» **Material for this exercise**:
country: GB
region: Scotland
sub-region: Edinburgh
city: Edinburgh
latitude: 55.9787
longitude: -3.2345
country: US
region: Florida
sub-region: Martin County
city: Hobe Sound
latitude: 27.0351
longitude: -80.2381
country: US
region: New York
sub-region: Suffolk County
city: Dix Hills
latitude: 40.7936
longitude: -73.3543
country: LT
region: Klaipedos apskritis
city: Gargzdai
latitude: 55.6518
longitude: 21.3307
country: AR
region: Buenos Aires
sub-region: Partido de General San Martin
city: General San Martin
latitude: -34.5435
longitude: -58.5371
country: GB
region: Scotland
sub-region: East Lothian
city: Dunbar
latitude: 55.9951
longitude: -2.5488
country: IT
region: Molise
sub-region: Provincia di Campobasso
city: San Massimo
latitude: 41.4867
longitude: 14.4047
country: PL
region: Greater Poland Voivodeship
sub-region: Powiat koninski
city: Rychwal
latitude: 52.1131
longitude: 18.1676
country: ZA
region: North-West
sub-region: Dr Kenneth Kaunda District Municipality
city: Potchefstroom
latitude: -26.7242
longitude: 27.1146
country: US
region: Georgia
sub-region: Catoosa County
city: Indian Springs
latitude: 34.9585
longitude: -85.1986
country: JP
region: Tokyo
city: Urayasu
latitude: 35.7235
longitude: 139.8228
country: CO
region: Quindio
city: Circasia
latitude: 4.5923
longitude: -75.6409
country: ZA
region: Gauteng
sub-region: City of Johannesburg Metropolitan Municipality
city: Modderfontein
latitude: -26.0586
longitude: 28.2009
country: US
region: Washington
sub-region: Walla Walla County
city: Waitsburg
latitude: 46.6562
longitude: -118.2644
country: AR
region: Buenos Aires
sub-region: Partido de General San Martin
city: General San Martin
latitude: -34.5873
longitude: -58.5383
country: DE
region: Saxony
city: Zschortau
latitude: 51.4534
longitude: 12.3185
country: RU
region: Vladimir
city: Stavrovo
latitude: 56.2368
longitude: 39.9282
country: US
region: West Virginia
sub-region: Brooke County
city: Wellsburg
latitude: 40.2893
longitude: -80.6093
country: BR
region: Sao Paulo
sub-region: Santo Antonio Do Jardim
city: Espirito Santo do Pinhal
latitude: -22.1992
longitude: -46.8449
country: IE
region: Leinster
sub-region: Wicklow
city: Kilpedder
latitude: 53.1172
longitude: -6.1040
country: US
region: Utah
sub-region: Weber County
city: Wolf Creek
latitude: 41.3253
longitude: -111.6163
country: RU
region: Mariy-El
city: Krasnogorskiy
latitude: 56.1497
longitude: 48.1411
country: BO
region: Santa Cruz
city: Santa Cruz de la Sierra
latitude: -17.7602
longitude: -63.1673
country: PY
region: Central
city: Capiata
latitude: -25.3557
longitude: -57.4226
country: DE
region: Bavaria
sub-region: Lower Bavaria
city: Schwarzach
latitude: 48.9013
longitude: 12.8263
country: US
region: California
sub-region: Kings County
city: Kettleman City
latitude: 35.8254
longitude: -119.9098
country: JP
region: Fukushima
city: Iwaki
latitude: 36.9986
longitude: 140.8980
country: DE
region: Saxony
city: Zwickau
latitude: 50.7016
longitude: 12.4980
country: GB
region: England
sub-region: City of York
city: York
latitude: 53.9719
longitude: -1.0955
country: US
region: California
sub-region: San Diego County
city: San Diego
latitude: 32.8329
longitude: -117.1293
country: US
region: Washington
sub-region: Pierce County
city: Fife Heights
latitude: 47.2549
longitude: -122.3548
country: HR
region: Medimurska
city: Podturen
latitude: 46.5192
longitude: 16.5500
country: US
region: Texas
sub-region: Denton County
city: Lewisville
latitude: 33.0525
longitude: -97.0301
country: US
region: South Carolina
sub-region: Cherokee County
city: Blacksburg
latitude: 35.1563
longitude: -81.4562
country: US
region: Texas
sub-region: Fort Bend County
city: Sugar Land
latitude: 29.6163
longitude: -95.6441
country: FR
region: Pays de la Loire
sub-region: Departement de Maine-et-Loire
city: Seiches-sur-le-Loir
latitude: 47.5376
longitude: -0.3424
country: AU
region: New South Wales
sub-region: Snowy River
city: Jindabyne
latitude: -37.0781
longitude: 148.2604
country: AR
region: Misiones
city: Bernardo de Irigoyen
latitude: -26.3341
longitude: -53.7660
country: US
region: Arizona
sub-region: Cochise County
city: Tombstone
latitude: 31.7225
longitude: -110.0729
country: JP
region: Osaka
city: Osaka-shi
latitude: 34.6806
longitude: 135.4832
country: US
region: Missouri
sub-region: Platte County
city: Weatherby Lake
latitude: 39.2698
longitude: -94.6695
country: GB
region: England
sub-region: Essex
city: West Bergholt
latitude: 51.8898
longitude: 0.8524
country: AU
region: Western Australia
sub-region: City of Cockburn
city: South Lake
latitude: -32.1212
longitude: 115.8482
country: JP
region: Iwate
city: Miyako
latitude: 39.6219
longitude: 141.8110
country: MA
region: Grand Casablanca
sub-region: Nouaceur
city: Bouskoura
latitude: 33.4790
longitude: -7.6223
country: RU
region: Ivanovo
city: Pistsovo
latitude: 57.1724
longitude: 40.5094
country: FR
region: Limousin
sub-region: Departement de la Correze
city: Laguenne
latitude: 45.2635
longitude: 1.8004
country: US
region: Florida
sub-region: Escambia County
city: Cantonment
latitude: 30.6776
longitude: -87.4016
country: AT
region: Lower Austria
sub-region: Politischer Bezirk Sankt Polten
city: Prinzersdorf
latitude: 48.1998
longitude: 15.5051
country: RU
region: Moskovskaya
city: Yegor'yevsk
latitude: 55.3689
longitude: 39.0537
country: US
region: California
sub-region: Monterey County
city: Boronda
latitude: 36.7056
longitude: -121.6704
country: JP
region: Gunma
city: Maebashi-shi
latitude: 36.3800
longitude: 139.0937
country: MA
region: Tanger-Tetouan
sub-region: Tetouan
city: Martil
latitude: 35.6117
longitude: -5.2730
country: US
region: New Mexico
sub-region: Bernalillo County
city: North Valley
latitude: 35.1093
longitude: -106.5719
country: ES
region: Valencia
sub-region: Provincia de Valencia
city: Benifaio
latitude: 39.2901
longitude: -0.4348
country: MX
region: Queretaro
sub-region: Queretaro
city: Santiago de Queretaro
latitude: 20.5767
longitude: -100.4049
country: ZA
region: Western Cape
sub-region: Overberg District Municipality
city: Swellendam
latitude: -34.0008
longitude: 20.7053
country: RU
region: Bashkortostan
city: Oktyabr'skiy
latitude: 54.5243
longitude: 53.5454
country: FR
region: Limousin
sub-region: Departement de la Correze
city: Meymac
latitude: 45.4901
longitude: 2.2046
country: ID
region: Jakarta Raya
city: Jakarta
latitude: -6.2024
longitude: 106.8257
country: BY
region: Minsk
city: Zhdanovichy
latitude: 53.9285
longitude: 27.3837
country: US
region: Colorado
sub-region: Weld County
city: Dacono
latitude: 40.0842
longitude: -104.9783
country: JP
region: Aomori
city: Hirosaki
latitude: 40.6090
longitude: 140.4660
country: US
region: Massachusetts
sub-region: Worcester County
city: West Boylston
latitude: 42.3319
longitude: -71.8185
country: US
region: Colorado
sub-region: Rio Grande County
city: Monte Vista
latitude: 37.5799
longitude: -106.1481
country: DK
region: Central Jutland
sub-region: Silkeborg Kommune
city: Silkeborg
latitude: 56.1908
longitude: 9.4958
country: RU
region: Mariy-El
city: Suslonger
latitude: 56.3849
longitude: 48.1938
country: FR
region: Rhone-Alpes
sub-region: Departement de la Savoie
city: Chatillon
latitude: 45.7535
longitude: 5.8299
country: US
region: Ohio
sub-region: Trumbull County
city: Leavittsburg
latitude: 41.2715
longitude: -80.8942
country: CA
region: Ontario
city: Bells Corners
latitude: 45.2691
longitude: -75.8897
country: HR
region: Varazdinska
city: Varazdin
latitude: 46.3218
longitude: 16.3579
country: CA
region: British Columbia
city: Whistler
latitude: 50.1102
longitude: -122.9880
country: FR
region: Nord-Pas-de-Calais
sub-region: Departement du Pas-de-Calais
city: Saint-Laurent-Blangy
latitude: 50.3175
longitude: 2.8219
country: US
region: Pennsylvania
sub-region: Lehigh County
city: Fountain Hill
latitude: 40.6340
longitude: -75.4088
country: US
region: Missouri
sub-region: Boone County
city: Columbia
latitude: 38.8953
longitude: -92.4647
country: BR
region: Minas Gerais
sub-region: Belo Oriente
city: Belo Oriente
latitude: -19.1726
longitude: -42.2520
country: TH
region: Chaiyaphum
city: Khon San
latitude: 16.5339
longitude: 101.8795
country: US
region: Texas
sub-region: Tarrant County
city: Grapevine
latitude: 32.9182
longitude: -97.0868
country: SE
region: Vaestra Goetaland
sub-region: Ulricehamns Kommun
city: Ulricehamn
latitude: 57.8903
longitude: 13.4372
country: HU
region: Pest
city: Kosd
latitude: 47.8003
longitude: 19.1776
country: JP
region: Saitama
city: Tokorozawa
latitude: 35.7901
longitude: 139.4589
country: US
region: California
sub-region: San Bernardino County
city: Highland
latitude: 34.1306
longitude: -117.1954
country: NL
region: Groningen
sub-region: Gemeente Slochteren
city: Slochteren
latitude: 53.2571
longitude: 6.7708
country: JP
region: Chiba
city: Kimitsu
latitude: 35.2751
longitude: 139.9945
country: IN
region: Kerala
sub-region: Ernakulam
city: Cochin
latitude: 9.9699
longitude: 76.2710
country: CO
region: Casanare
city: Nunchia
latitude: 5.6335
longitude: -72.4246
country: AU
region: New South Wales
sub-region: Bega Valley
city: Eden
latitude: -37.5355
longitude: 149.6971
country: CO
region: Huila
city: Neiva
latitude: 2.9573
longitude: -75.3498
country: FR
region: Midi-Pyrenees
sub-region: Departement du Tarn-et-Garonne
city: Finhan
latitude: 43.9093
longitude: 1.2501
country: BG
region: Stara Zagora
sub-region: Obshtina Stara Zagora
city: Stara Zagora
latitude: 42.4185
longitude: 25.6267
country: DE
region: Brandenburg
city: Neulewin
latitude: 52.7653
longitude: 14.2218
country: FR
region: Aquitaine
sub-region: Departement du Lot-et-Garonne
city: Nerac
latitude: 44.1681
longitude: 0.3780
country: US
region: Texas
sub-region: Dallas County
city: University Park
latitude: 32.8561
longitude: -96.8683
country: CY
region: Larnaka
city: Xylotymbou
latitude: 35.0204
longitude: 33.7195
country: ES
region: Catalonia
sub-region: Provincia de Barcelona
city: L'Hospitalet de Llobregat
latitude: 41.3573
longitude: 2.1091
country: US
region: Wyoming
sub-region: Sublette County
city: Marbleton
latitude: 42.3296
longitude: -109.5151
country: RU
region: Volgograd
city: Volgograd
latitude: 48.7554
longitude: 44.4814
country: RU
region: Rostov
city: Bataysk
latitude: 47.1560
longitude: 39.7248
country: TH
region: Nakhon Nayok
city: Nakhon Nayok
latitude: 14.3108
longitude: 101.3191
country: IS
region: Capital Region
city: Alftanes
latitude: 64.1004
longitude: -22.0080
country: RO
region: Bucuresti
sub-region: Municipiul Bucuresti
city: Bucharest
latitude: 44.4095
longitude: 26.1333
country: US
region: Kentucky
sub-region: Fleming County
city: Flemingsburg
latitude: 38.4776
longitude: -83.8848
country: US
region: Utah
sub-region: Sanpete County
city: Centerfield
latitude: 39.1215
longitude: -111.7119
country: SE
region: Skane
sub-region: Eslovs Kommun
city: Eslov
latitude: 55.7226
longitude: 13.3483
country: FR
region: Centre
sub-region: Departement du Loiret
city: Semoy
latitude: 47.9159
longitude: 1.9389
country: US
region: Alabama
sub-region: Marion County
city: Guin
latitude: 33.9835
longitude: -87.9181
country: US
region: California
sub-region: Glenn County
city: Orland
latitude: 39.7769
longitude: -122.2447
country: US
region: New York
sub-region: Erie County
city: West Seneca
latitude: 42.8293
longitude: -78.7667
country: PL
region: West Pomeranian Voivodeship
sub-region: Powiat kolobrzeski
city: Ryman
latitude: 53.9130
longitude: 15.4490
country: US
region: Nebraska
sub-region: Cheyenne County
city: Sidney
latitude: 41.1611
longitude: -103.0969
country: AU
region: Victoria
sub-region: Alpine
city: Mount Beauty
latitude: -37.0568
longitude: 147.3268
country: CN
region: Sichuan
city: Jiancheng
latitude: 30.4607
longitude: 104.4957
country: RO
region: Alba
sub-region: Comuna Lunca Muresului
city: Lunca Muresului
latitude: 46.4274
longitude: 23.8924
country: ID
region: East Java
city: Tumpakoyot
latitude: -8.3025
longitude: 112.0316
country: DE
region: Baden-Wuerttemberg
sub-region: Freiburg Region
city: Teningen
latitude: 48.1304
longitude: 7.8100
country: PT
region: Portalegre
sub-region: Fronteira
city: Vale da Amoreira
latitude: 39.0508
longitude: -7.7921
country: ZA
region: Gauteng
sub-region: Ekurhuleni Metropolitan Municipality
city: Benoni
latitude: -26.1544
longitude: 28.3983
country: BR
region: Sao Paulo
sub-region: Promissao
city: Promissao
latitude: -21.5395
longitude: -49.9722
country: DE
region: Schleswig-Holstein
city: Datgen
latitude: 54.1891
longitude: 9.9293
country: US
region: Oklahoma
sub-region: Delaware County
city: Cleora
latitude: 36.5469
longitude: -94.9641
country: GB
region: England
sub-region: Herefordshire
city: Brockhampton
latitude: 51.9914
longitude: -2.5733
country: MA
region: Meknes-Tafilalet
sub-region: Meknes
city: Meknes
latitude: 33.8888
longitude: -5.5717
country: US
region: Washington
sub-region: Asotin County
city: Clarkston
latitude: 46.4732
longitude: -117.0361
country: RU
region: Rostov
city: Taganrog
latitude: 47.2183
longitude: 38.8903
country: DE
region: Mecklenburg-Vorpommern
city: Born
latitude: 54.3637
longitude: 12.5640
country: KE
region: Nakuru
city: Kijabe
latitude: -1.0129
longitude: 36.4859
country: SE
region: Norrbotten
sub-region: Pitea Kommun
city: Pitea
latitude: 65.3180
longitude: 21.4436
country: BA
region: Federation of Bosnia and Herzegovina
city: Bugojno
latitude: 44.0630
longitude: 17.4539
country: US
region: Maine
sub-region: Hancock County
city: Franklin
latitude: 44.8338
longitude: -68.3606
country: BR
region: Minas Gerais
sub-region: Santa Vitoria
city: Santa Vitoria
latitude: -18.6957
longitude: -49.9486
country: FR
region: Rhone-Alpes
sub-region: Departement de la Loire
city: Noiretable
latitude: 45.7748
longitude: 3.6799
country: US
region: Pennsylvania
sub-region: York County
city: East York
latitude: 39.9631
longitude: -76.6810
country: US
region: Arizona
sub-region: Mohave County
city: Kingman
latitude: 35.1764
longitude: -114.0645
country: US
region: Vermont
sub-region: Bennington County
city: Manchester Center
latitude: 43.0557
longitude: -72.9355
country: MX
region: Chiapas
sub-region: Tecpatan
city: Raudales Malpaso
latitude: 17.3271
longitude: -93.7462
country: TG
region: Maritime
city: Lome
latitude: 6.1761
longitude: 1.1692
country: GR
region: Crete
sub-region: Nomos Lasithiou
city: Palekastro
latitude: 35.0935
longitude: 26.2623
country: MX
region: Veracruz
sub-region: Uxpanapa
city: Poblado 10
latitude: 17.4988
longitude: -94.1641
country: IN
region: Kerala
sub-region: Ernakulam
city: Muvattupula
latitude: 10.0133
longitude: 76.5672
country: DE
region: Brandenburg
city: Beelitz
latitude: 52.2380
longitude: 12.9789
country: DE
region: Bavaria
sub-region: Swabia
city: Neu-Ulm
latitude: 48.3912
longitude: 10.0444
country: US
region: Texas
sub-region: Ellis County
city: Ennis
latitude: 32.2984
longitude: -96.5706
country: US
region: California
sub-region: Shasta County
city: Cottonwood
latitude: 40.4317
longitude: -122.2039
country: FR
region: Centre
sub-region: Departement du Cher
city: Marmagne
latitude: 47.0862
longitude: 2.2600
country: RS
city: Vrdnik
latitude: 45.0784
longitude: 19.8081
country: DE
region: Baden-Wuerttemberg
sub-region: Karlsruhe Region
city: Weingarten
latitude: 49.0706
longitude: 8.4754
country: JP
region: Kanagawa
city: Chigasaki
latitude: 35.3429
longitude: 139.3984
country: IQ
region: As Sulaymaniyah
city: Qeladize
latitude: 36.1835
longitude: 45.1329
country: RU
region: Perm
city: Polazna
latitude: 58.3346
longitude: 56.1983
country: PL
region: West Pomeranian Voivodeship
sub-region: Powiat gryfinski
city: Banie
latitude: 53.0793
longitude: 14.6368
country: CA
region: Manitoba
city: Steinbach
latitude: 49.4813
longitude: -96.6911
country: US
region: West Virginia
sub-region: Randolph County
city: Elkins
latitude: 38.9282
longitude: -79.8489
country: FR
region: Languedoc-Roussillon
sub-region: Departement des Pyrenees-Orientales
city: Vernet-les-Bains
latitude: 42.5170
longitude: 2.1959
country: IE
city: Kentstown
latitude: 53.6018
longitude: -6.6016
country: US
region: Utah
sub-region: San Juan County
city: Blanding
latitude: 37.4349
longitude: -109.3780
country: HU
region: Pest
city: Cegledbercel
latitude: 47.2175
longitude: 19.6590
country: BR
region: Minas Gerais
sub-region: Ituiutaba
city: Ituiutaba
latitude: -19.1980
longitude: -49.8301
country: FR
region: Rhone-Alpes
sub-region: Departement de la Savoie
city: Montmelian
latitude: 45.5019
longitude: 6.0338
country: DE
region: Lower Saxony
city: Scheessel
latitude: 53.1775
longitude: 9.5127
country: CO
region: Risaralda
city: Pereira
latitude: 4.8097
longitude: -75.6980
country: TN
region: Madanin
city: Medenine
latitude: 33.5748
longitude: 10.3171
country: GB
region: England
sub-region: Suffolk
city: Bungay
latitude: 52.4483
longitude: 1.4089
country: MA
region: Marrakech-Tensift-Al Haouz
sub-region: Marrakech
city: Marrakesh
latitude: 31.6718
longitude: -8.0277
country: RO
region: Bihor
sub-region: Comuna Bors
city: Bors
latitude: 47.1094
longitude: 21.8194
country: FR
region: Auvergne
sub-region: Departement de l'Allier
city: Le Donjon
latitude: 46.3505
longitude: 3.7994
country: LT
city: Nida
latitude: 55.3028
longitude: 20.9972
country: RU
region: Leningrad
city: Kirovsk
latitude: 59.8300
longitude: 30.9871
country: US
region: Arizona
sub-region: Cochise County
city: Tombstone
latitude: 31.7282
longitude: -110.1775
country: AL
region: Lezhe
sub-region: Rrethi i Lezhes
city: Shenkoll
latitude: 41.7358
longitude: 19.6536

» **Goal**: Quote the data exactly, covering the stretch from the line containing "sub-region: Departement du Loiret" through the line containing "latitude: -26.1544", with both of those lines included.

» **Response to this exercise**:
sub-region: Departement du Loiret
city: Semoy
latitude: 47.9159
longitude: 1.9389
country: US
region: Alabama
sub-region: Marion County
city: Guin
latitude: 33.9835
longitude: -87.9181
country: US
region: California
sub-region: Glenn County
city: Orland
latitude: 39.7769
longitude: -122.2447
country: US
region: New York
sub-region: Erie County
city: West Seneca
latitude: 42.8293
longitude: -78.7667
country: PL
region: West Pomeranian Voivodeship
sub-region: Powiat kolobrzeski
city: Ryman
latitude: 53.9130
longitude: 15.4490
country: US
region: Nebraska
sub-region: Cheyenne County
city: Sidney
latitude: 41.1611
longitude: -103.0969
country: AU
region: Victoria
sub-region: Alpine
city: Mount Beauty
latitude: -37.0568
longitude: 147.3268
country: CN
region: Sichuan
city: Jiancheng
latitude: 30.4607
longitude: 104.4957
country: RO
region: Alba
sub-region: Comuna Lunca Muresului
city: Lunca Muresului
latitude: 46.4274
longitude: 23.8924
country: ID
region: East Java
city: Tumpakoyot
latitude: -8.3025
longitude: 112.0316
country: DE
region: Baden-Wuerttemberg
sub-region: Freiburg Region
city: Teningen
latitude: 48.1304
longitude: 7.8100
country: PT
region: Portalegre
sub-region: Fronteira
city: Vale da Amoreira
latitude: 39.0508
longitude: -7.7921
country: ZA
region: Gauteng
sub-region: Ekurhuleni Metropolitan Municipality
city: Benoni
latitude: -26.1544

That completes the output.